▶ [SOURCE DOCUMENT]
•••••

I enjoyed this a lot more than I expected to!

As with The Goldfinch, I’m very late arriving with this, but this seems to be turning into the summer when I finally have time to read all those big thick books I’ve been putting off.

The Luminaries is a pseudo-Victorian mystery set in New Zealand during the gold panning days.   As would have been the case at that time and place, the large cast of characters is very male, with the exception of a prostitute and an enigmatic “femme fatale,” and very white, apart from a couple of Chinese men and a native New Zealander.

Differentiation between all these characters is helped by the fact that their roles are strongly identified with their profession/place in society.  On another level, Catton has assigned each a sign of the Zodiac, or a planet, and there are two “moon” and “sun” characters, the mysteriously missing young man Emery Staines and prostitute Anna Wetherall.  The “Zodiac” characters’ actions motives revolve around the “moon” and the “sun”.

If this all sounds very complicated, the nice thing is that you don’t have to know anything about this at all to enjoy the book, which is basically a murder mystery, done in that atmospheric manner that I love my mysteries to unfold in, and which is so different from most modern mysteries/thrillers, which I don’t get on with at all.

•••••

▶ [WHAT THE EXERCISE ASKS]
Write the next part of the review of The Luminaries, beginning after its final sentence.

▶ [DATASET CONTENT]
•••••

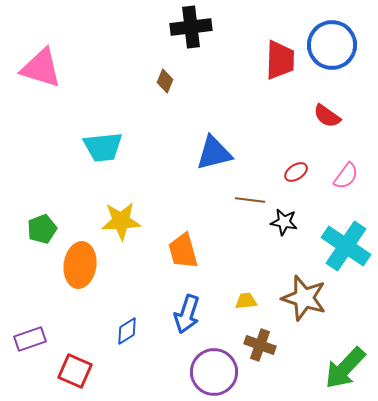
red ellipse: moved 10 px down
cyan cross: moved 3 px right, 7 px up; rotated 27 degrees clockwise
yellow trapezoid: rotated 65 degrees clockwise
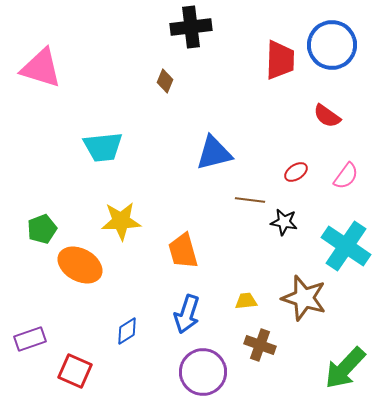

•••••

▶ [ANSWER TO THE EXERCISE]
I’d heard criticisms of the book’s complicated structure, but I found that I liked it.  Each section is half as long as the one before.  That immediately got me thinking about the way mathematical series work, and how the sums of some series get bigger and bigger (diverge) and the sums of others converge, ie get closer and closer but never exactly get to the same point as a number.  So if you add a half and a quarter and an eighth and keep going with terms that are half as big again, you get to 1.   There are these things called Baravelle spirals, which illustrate what I am thinking of.  For me, it mirrored the idea that the mystery was getting ever more complex, but that we would never really reach the heart of it.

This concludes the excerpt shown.